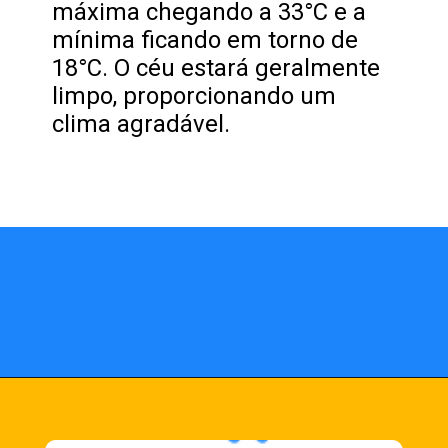
máxima chegando a 33°C e a
mínima ficando em torno de
18°C. O céu estará geralmente
limpo, proporcionando um
clima agradável.
Opening
https://fusne.com/temperaturas-em-sao-paulo-podem-alcancar-niveis-recorde-para-agosto.html?tipo=amp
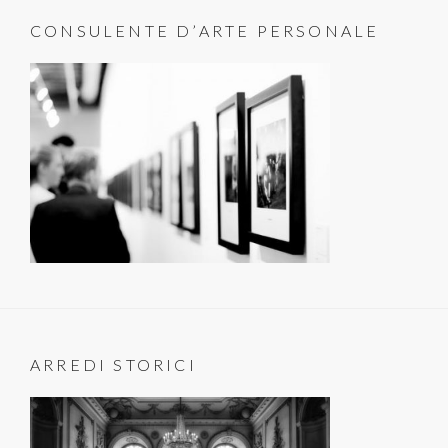
CONSULENTE D’ARTE PERSONALE
ARREDI STORICI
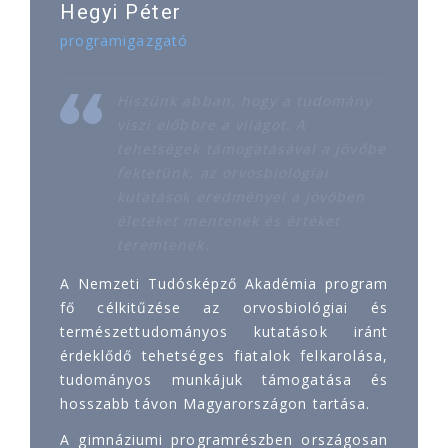
Hegyi Péter
programigazgató
Hiszünk abban, hogy a tudomány
viszi előbbre a világot. A
tehetségek támogatásával a jövőbe
fektetünk, az orvosbiológiai
kutatások eredményei a jövőben
életeket mentenek és értéket
teremtenek.
A Nemzeti Tudósképző Akadémia program
fő célkitűzése az orvosbiológiai és
természettudományos kutatások iránt
érdeklődő tehetséges fiatalok felkarolása,
tudományos munkájuk támogatása és
hosszabb távon Magyarországon tartása.
A gimnáziumi programrészben országosan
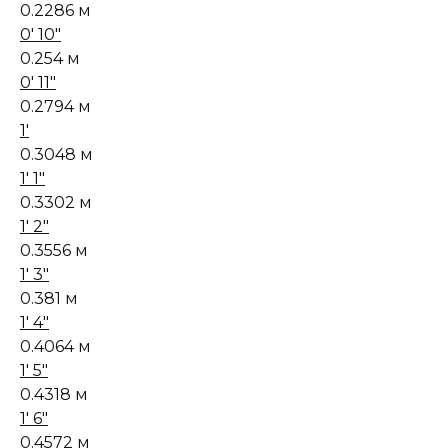
0.2286 м
0' 10"
0.254 м
0' 11"
0.2794 м
1'
0.3048 м
1' 1"
0.3302 м
1' 2"
0.3556 м
1' 3"
0.381 м
1' 4"
0.4064 м
1' 5"
0.4318 м
1' 6"
0.4572 м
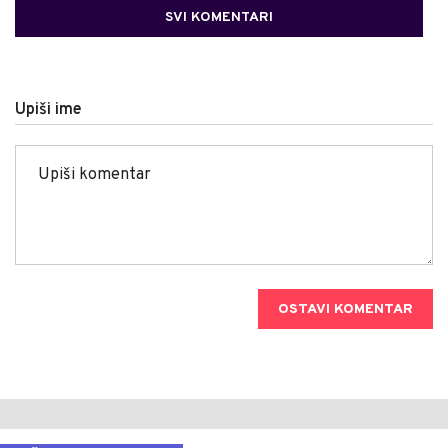
SVI KOMENTARI
Upiši ime
OSTAVI KOMENTAR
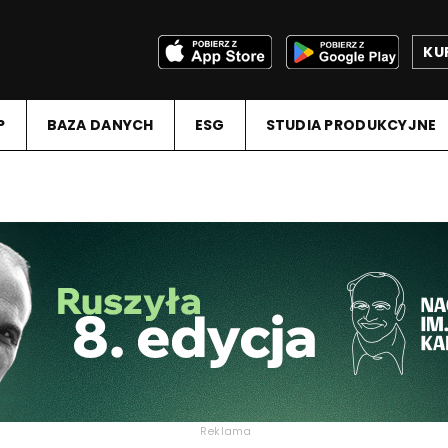
KU
P
BAZA DANYCH
ESG
STUDIA PRODUKCYJNE
Reklama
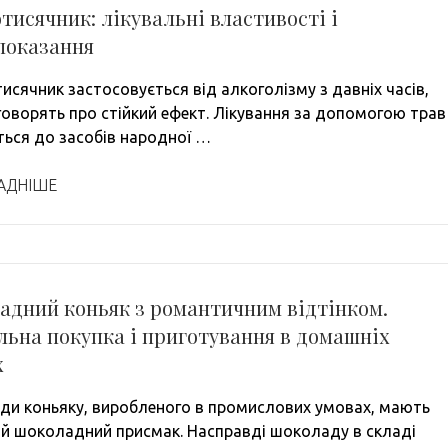
тисячник: лікувальні властивості і
показання
исячник застосовується від алкоголізму з давніх часів,
 говорять про стійкий ефект. Лікування за допомогою трав
ться до засобів народної …
АДНІШЕ
адний коньяк з романтичним відтінком.
ьна покупка і приготування в домашніх
х
иди коньяку, виробленого в промислових умовах, мають
й шоколадний присмак. Насправді шоколаду в складі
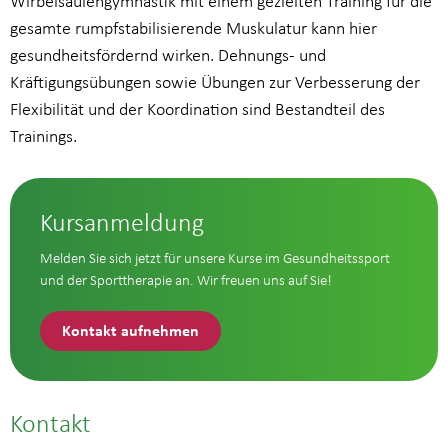
Wirbelsäulengymnastik mit einem gezielten Training für die
gesamte rumpfstabilisierende Muskulatur kann hier
gesundheitsfördernd wirken. Dehnungs- und
Kräftigungsübungen sowie Übungen zur Verbesserung der
Flexibilität und der Koordination sind Bestandteil des
Trainings.
Kursanmeldung
Melden Sie sich jetzt für unsere Kurse im Gesundheitssport
und der Sporttherapie an. Wir freuen uns auf Sie!
Kontakt aufnehmen
Kontakt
----
◆ Çalışmanın Amacı
Tüm kayıtlardaki satırları, boş olanları atlayarak "Sıra" ve "Satır" sütunlu bir Markdown tablosuna dönüştür. Resimleri cevaba koyma.

◆ Çalışmanın Çıktısı
| Sıra | Satır |
|---|---|
| 1 | máxima chegando a 33°C e a |
| 2 | mínima ficando em torno de |
| 3 | 18°C. O céu estará geralmente |
| 4 | limpo, proporcionando um |
| 5 | clima agradável. |
| 6 | Opening |
| 7 | https://fusne.com/temperaturas-em-sao-paulo-podem-alcancar-niveis-recorde-para-agosto.html?tipo=amp |
| 8 | CONSULENTE D’ARTE PERSONALE |
| 9 | ARREDI STORICI |
| 10 | Hegyi Péter |
| 11 | programigazgató |
| 12 | Hiszünk abban, hogy a tudomány |
| 13 | viszi előbbre a világot. A |
| 14 | tehetségek támogatásával a jövőbe |
| 15 | fektetünk, az orvosbiológiai |
| 16 | kutatások eredményei a jövőben |
| 17 | életeket mentenek és értéket |
| 18 | teremtenek. |
| 19 | A Nemzeti Tudósképző Akadémia program |
| 20 | fő célkitűzése az orvosbiológiai és |
| 21 | természettudományos kutatások iránt |
| 22 | érdeklődő tehetséges fiatalok felkarolása, |
| 23 | tudományos munkájuk támogatása és |
| 24 | hosszabb távon Magyarországon tartása. |
| 25 | A gimnáziumi programrészben országosan |
| 26 | 0.2286 м |
| 27 | 0' 10" |
| 28 | 0.254 м |
| 29 | 0' 11" |
| 30 | 0.2794 м |
| 31 | 1' |
| 32 | 0.3048 м |
| 33 | 1' 1" |
| 34 | 0.3302 м |
| 35 | 1' 2" |
| 36 | 0.3556 м |
| 37 | 1' 3" |
| 38 | 0.381 м |
| 39 | 1' 4" |
| 40 | 0.4064 м |
| 41 | 1' 5" |
| 42 | 0.4318 м |
| 43 | 1' 6" |
| 44 | 0.4572 м |
| 45 | SVI KOMENTARI |
| 46 | Upiši ime |
| 47 | OSTAVI KOMENTAR |
| 48 | KU |
| 49 | P |
| 50 | BAZA DANYCH |
| 51 | ESG |
| 52 | STUDIA PRODUKCYJNE |
| 53 | Reklama |
| 54 | тисячник: лікувальні властивості і |
| 55 | показання |
| 56 | исячник застосовується від алкоголізму з давніх часів, |
| 57 |  говорять про стійкий ефект. Лікування за допомогою трав |
| 58 | ться до засобів народної … |
| 59 | АДНІШЕ |
| 60 | адний коньяк з романтичним відтінком. |
| 61 | ьна покупка і приготування в домашніх |
| 62 | х |
| 63 | иди коньяку, виробленого в промислових умовах, мають |
| 64 | й шоколадний присмак. Насправді шоколаду в складі |
| 65 | Wirbelsäulengymnastik mit einem gezielten Training für die |
| 66 | gesamte rumpfstabilisierende Muskulatur kann hier |
| 67 | gesundheitsfördernd wirken. Dehnungs- und |
| 68 | Kräftigungsübungen sowie Übungen zur Verbesserung der |
| 69 | Flexibilität und der Koordination sind Bestandteil des |
| 70 | Trainings. |
| 71 | Kursanmeldung |
| 72 | Melden Sie sich jetzt für unsere Kurse im Gesundheitssport |
| 73 | und der Sporttherapie an. Wir freuen uns auf Sie! |
| 74 | Kontakt aufnehmen |
| 75 | Kontakt |